La réaction au sein du Congrès a été partagée. Si les Républicains ont largement soutenu l’opération, la qualifiant d’action d’application de la loi assistée par l’armée, les Démocrates ont exprimé de vives critiques, dénonçant un abus de l’autorité militaire américaine. Le chef de la minorité sénatoriale, Chuck Schumer (Démocrate de New York), a estimé que l’information fournie avait soulevé « bien plus de questions qu’elle n’a apporté de réponses ». Il a qualifié le plan américain pour une transition au Venezuela de « vague, basé sur des vœux pieux et insatisfaisant ».

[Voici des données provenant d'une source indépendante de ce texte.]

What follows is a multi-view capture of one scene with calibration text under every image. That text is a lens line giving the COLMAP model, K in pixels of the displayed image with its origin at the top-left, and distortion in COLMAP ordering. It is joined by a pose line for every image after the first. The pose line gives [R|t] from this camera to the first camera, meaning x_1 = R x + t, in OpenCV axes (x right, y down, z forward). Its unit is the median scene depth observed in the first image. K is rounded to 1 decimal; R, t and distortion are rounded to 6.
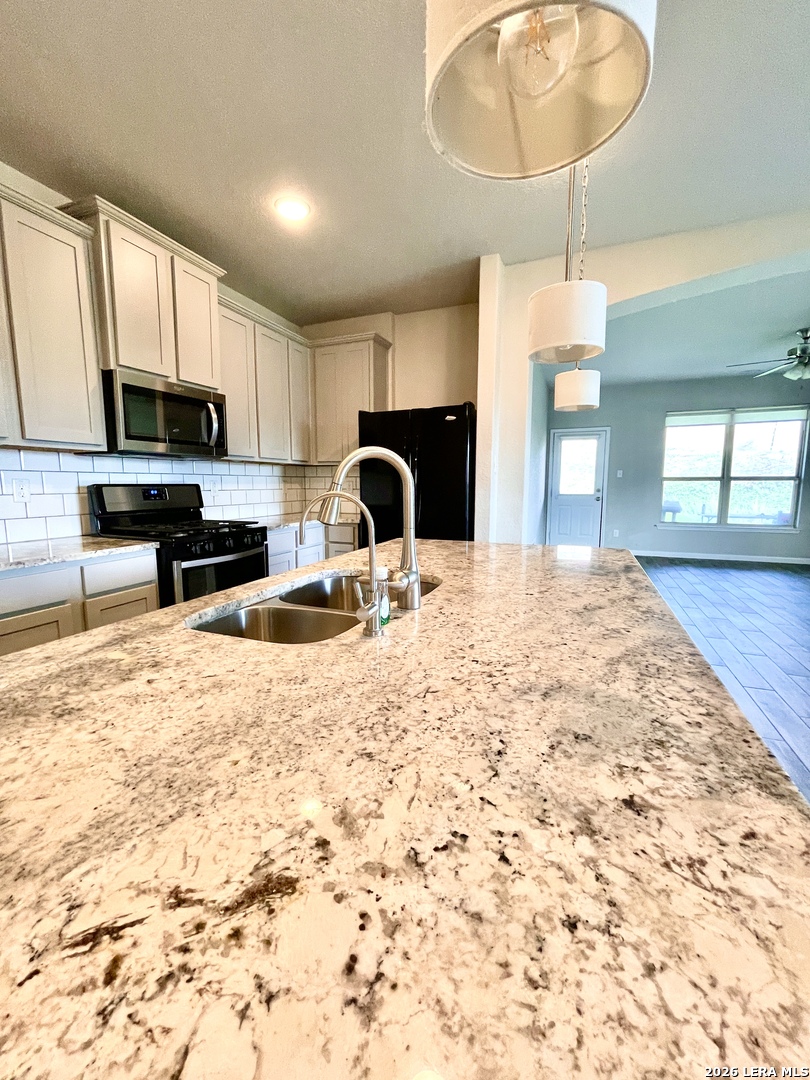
lens RADIAL K [[441.4, 0, 403.7], [0, 441.4, 540.4], [0, 0, 1]] dist [-0.002540, -0.000592]
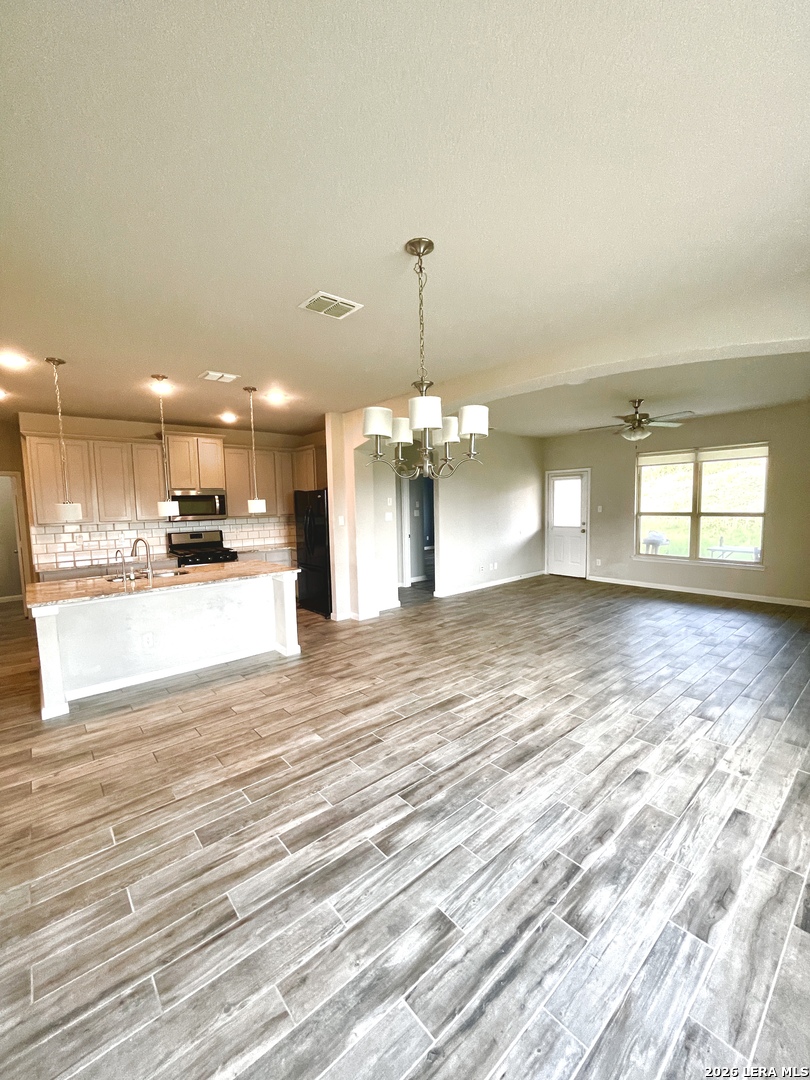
lens RADIAL K [[441.4, 0, 404.5], [0, 441.4, 541.9], [0, 0, 1]] dist [-0.002540, -0.000592]
pose [[0.888384, 0.025431, -0.458396, 1.318866], [-0.038911, 0.999043, -0.019985, -0.063115], [0.457449, 0.035591, 0.888523, -0.498393]]
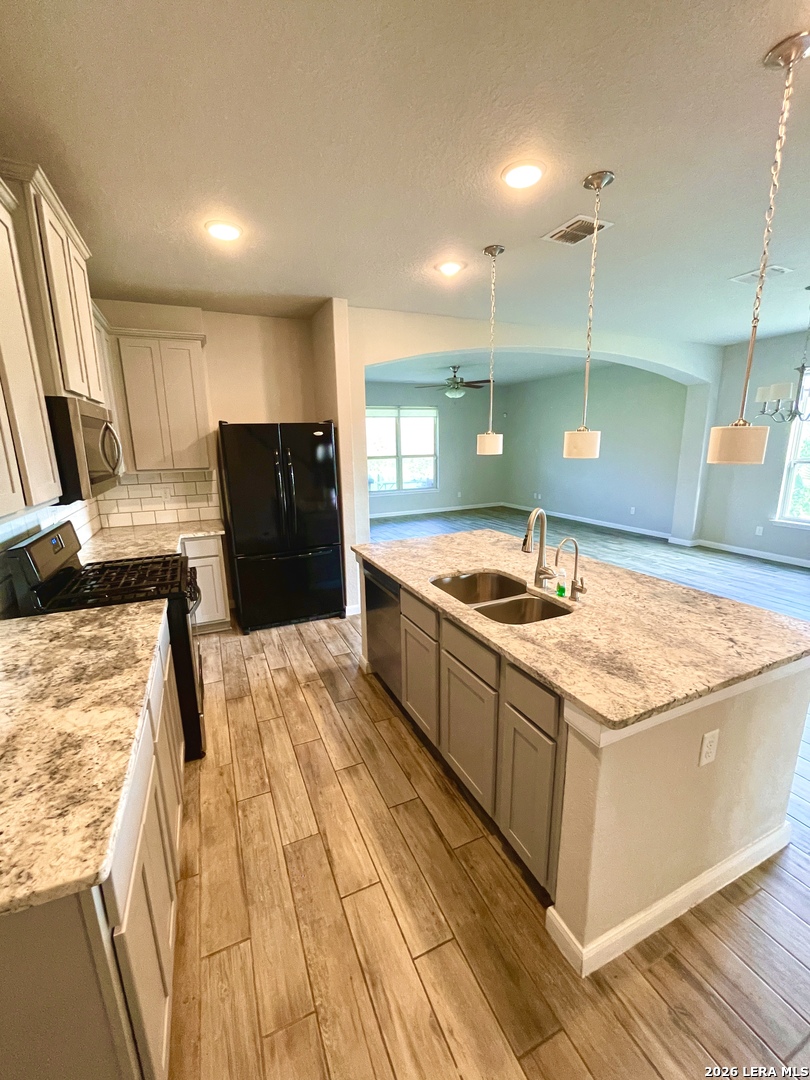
lens RADIAL K [[441.4, 0, 404.0], [0, 441.4, 540.3], [0, 0, 1]] dist [-0.002540, -0.000592]
pose [[0.691236, -0.169498, 0.702470, -0.614885], [0.109840, 0.985451, 0.129695, -0.129776], [-0.714233, -0.012490, 0.699797, 0.025348]]
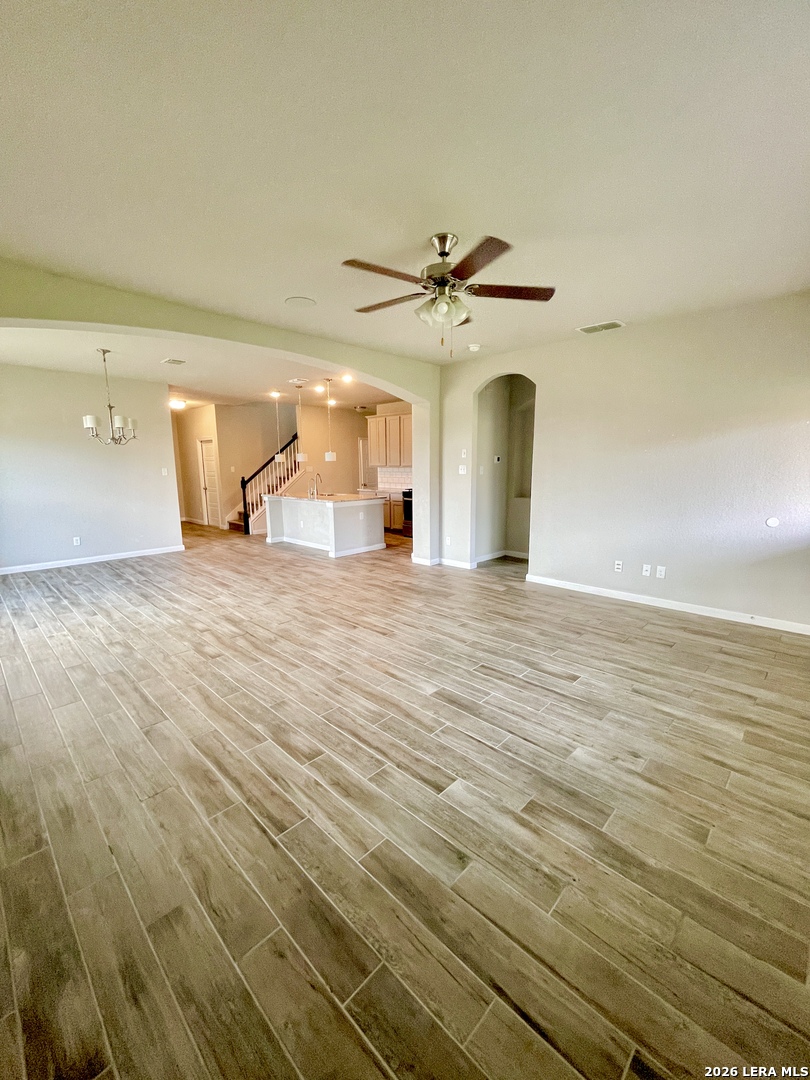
lens RADIAL K [[441.4, 0, 402.6], [0, 441.4, 537.3], [0, 0, 1]] dist [-0.002540, -0.000592]
pose [[-0.379895, 0.157109, -0.911590, 2.200076], [-0.111212, 0.970566, 0.213620, -0.313143], [0.918320, 0.182533, -0.351241, 1.766833]]
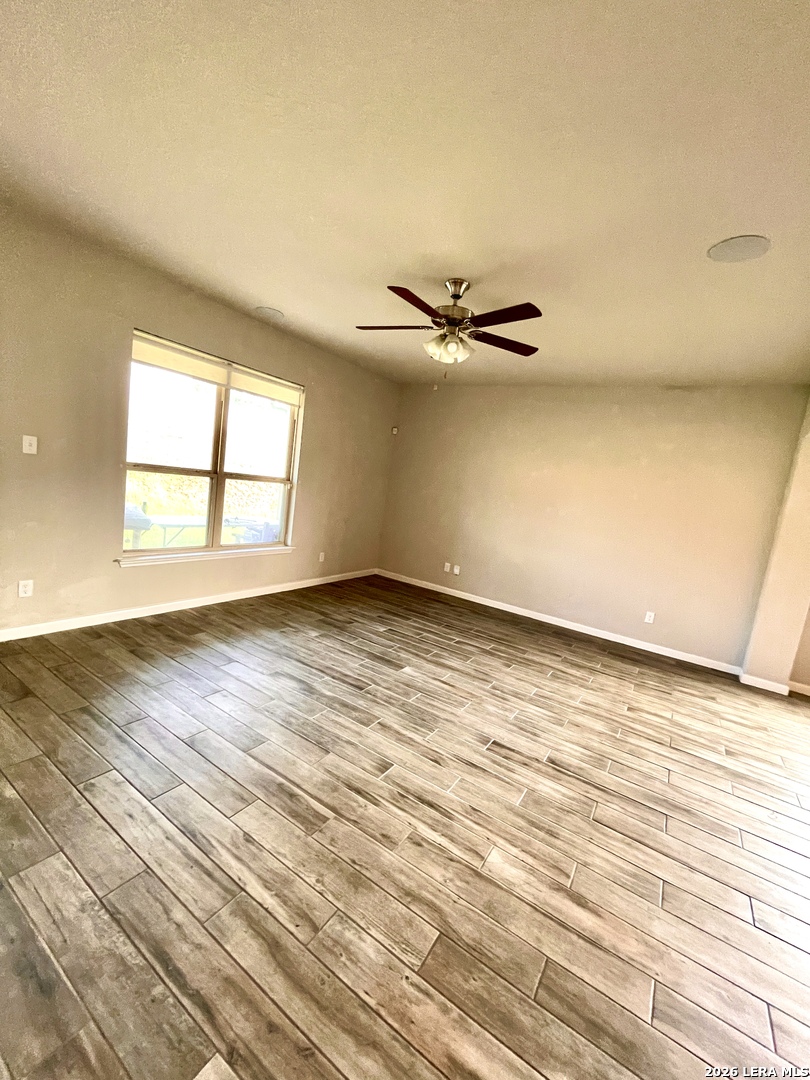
lens RADIAL K [[441.4, 0, 403.8], [0, 441.4, 539.7], [0, 0, 1]] dist [-0.002540, -0.000592]
pose [[0.185619, -0.103792, 0.977125, 0.353462], [-0.008548, 0.994198, 0.107229, -0.258108], [-0.982585, -0.028256, 0.183655, 1.372400]]
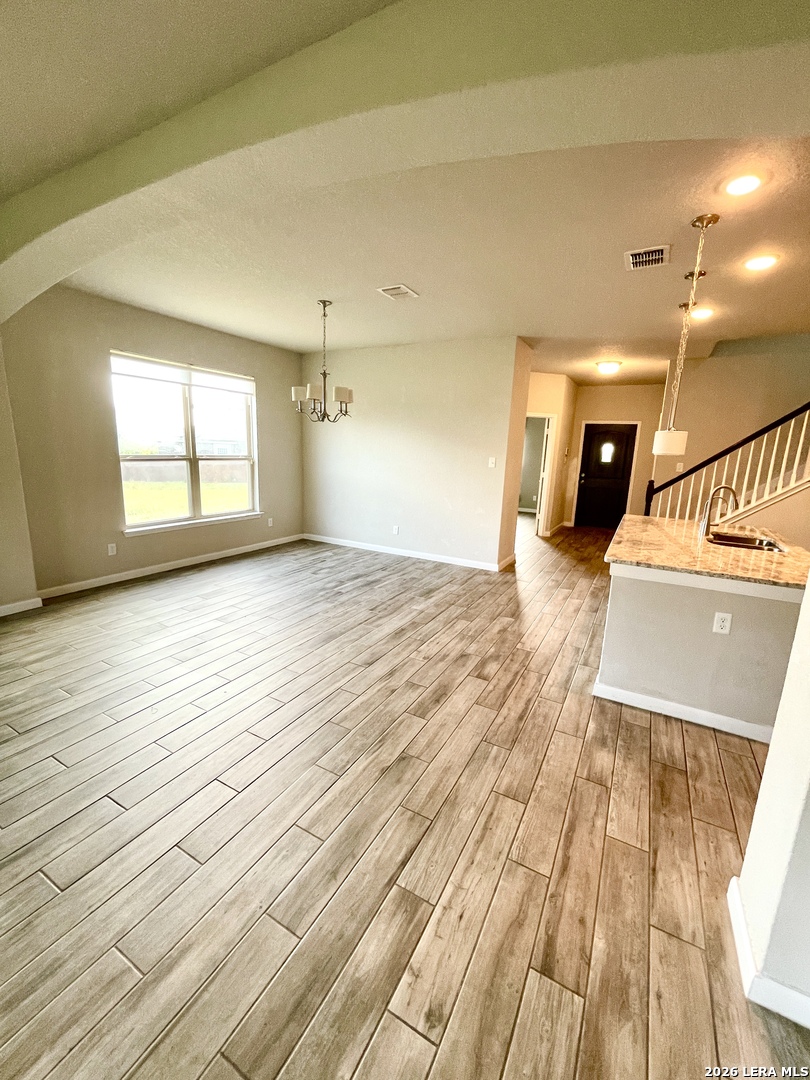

« J’ai demandé, j’aurais aimé, je n’ai reçu aucune assurance que nous n’essaierions pas de faire la même chose dans d’autres pays », a déclaré Schumer, exprimant son inquiétude quant à la possibilité d’opérations similaires à l’avenir.
À ce stade, Delcy Rodriguez, auparavant vice-présidente du Venezuela, assure l’intérim à la tête du pays. Cependant, des responsables américains ont précisé que les États-Unis superviseraient la période de transition et conserveraient le contrôle sur la gouvernance de la région.
Le représentant Brian Mast (Républicain de Floride) a insisté sur le fait que l’opération relevait d’une « fonction spécifique d’application de la loi », affirmant qu’elle était « légale » et que des actions similaires pourraient se produire à l’avenir.
Mike Johnson a souligné que l’opération était conforme au War Powers Act, qui encadre l’autorité du président en matière de déploiement militaire et exige une plus grande implication du Congrès. Il a précisé qu’il ne s’agissait pas d’une occupation militaire ou d’un changement de régime, mais plutôt d’une tentative de modifier le comportement du régime en place.
Le chef de la minorité parlementaire, Hakeem Jeffries (Démocrate de New York), a contesté cette interprétation, affirmant que l’administration avait pris une « action militaire sans l’approbation du Congrès ».
Outre le secrétaire à la Guerre Pete Hegseth et le secrétaire d’État Marco Rubio, le directeur de la CIA, John Ratcliffe, la procureure générale Pam Bondi et le général de l’armée de l’air Dan Caine, président des chefs d’état-major interarmées, ont participé à la réunion d’information.